WHAT YOU WILL DO:
Which lines below contain "تهیه"? Copy every one of them.
** Opening EXERCISE MATERIAL block **
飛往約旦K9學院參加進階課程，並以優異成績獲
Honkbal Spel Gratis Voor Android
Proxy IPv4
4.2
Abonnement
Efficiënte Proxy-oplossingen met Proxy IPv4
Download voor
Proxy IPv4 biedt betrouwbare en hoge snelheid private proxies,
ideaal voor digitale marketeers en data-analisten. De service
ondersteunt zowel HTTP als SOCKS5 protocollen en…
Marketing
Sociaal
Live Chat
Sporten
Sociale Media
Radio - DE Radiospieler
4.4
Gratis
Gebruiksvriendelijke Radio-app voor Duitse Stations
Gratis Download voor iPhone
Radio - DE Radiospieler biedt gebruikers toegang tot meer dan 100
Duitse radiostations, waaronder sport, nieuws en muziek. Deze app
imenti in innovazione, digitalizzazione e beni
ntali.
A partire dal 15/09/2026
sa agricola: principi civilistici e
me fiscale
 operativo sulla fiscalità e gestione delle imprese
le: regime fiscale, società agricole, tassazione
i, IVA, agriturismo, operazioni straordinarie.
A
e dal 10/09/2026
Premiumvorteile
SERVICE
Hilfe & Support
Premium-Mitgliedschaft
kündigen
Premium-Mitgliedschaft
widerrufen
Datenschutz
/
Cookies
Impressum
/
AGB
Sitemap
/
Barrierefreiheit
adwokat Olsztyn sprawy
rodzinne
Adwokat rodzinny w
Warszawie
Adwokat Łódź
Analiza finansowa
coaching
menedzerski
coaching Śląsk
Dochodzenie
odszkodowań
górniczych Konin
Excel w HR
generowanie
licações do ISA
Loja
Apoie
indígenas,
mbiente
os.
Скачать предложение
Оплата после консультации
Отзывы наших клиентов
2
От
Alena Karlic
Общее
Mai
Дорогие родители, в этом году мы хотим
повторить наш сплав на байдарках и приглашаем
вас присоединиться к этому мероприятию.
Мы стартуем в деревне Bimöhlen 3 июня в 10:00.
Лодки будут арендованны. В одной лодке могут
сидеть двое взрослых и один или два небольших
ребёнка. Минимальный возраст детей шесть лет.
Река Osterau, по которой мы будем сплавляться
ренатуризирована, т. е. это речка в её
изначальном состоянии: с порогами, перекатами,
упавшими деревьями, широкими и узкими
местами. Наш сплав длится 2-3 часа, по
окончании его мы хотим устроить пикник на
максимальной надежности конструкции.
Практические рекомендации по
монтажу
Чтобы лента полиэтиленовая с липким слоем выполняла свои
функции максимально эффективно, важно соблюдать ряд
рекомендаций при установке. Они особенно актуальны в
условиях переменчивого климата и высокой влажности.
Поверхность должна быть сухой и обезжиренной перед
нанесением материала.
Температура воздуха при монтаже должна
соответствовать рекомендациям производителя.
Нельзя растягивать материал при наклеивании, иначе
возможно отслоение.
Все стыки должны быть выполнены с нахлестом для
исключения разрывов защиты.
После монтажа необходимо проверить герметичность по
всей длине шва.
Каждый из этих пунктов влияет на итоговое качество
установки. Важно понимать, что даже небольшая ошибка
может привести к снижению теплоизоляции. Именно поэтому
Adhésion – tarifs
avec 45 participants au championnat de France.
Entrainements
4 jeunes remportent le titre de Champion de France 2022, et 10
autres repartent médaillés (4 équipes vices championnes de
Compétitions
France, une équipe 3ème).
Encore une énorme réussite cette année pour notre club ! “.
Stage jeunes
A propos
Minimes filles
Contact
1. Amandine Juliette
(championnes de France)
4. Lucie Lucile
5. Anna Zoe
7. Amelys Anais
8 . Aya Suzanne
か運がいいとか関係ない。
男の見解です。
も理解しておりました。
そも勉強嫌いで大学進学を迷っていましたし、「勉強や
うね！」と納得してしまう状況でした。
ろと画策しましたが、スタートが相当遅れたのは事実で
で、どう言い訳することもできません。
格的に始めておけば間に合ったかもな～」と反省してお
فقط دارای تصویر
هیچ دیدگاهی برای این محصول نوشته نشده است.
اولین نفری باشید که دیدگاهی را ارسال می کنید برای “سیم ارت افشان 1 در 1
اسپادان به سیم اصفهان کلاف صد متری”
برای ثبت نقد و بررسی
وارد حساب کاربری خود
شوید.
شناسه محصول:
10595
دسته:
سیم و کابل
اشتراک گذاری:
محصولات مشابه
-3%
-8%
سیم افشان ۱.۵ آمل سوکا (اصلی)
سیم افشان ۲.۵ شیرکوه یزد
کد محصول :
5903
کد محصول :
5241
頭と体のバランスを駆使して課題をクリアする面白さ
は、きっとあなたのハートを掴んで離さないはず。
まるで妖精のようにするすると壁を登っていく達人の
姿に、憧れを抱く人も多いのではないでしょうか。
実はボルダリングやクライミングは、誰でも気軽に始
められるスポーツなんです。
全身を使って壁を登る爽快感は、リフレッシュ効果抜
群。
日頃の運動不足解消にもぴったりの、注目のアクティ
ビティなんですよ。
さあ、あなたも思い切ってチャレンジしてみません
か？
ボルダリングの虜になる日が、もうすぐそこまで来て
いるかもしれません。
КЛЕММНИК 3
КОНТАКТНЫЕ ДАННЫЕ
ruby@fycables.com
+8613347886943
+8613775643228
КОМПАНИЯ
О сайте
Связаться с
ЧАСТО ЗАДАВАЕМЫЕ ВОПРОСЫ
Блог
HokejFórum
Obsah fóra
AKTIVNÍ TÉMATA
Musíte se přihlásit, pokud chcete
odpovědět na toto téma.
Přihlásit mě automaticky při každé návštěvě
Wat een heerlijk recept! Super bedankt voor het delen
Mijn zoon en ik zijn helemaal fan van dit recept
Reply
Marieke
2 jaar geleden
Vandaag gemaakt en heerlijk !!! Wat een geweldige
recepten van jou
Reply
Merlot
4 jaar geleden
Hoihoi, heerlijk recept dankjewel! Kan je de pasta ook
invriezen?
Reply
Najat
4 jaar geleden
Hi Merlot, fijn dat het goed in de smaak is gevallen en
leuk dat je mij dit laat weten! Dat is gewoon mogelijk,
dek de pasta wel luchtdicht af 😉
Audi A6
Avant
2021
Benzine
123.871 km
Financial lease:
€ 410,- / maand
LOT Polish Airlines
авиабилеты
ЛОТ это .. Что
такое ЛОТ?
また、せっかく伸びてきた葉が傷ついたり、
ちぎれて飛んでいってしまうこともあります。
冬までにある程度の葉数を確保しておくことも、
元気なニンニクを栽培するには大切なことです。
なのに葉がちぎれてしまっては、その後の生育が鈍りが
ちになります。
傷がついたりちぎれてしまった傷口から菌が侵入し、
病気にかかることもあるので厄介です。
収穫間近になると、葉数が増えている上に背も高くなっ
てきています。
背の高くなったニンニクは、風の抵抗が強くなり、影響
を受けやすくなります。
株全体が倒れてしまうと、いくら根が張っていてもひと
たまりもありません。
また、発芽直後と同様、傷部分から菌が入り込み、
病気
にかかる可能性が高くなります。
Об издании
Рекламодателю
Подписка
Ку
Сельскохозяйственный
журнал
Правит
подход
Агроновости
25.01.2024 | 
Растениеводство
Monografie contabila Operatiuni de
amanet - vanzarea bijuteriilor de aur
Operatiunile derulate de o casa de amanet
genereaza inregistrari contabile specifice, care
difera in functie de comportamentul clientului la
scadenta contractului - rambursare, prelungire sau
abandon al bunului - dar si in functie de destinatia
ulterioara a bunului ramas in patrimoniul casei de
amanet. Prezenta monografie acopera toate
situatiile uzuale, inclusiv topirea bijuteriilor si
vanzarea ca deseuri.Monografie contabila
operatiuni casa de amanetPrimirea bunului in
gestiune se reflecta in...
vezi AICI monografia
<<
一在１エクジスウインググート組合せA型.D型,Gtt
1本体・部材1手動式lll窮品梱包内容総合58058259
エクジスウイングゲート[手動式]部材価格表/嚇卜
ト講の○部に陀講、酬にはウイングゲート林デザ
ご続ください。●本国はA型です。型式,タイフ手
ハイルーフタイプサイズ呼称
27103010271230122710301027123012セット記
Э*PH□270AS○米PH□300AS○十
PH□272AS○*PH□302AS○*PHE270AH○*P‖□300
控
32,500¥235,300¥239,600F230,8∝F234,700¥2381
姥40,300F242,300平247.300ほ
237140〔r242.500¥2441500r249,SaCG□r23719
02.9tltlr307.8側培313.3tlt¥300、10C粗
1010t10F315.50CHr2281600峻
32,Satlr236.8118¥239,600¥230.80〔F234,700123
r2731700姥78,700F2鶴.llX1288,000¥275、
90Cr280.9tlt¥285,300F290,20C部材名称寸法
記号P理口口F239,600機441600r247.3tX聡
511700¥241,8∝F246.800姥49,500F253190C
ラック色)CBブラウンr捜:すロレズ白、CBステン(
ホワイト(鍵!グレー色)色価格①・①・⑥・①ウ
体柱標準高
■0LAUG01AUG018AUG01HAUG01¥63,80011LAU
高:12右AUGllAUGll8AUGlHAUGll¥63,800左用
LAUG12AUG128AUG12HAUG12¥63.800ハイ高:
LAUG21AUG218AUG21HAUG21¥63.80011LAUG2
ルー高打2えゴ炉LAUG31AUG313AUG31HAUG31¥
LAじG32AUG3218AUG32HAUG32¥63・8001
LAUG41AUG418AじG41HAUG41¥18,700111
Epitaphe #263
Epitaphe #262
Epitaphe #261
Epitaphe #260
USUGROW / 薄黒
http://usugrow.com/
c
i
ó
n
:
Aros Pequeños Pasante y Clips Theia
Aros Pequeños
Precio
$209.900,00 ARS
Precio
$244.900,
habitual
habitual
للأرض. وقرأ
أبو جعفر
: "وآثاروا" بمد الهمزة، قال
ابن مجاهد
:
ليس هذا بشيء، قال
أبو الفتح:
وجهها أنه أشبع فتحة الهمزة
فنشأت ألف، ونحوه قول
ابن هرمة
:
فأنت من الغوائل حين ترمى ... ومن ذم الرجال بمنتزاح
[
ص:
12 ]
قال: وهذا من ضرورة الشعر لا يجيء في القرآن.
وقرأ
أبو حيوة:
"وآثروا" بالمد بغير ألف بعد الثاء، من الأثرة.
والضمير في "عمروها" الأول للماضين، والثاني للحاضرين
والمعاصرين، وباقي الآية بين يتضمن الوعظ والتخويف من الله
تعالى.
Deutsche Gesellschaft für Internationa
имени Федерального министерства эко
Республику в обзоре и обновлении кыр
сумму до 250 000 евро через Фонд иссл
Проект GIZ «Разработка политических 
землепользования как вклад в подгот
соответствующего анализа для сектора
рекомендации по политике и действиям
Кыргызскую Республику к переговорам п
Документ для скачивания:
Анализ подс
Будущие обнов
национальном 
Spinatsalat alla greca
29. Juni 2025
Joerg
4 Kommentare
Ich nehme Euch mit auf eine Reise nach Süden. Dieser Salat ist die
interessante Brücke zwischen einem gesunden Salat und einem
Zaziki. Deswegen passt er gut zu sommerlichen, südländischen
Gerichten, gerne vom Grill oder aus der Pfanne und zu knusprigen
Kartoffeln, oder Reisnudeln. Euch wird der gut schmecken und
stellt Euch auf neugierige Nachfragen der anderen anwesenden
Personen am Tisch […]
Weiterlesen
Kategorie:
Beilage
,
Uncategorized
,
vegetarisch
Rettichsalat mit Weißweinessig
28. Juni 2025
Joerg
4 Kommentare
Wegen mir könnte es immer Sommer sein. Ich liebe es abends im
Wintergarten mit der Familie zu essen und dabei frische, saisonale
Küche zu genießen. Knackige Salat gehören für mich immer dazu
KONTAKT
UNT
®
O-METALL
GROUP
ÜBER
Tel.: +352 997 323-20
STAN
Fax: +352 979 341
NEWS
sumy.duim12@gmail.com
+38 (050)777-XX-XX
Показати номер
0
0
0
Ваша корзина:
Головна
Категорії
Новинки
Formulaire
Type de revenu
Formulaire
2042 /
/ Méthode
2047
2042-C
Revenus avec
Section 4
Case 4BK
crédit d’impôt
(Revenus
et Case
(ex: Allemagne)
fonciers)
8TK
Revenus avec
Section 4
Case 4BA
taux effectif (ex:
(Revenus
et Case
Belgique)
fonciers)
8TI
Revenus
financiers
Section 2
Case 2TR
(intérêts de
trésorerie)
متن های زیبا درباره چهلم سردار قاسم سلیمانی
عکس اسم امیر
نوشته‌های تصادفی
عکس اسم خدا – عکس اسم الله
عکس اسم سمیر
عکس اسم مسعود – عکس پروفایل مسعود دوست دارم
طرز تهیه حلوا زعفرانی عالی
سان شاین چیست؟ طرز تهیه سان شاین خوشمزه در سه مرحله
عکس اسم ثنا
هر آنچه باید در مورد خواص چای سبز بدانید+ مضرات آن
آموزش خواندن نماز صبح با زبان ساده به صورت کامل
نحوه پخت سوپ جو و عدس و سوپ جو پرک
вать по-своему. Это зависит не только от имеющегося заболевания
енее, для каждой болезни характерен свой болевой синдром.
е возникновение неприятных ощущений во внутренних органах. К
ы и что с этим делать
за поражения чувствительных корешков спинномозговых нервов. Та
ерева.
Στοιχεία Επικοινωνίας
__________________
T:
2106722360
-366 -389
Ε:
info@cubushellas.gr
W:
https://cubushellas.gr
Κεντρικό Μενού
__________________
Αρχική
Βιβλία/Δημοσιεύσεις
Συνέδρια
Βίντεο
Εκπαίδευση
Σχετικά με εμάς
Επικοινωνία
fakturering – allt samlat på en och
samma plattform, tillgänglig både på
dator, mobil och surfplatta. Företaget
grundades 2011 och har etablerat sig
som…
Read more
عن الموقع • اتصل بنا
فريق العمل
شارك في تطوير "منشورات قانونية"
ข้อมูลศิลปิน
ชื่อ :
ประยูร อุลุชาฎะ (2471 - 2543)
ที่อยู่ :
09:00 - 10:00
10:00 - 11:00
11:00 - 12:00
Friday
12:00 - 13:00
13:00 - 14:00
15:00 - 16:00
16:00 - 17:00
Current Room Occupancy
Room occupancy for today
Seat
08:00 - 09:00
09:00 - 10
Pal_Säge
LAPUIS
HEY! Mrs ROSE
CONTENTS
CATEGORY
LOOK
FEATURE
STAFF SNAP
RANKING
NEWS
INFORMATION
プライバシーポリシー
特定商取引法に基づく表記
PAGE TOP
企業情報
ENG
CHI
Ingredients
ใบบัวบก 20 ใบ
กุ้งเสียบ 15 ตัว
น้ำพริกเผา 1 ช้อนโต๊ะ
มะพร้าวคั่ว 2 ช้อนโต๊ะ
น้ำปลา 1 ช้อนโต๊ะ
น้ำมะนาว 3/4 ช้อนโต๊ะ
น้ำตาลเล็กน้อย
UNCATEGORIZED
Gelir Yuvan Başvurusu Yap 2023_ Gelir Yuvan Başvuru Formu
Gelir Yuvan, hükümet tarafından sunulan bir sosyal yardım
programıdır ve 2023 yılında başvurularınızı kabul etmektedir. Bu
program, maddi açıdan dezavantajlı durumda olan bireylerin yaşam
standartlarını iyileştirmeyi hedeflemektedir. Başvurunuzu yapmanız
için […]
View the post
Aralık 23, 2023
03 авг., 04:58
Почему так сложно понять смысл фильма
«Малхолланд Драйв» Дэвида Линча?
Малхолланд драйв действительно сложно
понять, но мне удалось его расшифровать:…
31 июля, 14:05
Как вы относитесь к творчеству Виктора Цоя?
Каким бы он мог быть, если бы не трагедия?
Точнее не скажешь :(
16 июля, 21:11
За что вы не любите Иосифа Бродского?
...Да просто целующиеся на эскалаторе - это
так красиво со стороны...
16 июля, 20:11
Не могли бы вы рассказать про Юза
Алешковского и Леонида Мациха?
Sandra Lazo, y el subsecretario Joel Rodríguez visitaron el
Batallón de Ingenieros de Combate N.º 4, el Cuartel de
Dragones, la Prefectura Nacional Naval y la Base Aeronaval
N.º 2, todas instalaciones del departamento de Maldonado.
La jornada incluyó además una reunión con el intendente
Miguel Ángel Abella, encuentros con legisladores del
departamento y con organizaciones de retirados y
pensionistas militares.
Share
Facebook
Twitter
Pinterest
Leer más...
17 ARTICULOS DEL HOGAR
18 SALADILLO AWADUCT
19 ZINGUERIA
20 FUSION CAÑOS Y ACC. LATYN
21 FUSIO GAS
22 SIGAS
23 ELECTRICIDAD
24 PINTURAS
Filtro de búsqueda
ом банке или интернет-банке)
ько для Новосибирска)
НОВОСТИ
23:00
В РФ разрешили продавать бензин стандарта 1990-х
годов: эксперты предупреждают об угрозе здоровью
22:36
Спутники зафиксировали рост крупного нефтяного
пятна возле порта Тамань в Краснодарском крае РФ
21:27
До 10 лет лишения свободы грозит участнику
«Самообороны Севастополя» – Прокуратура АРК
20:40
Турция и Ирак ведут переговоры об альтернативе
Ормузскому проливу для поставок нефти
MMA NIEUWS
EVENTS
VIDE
** Closing EXERCISE MATERIAL block **
RESULT OF THIS TASK:
طرز تهیه حلوا زعفرانی عالی
سان شاین چیست؟ طرز تهیه سان شاین خوشمزه در سه مرحله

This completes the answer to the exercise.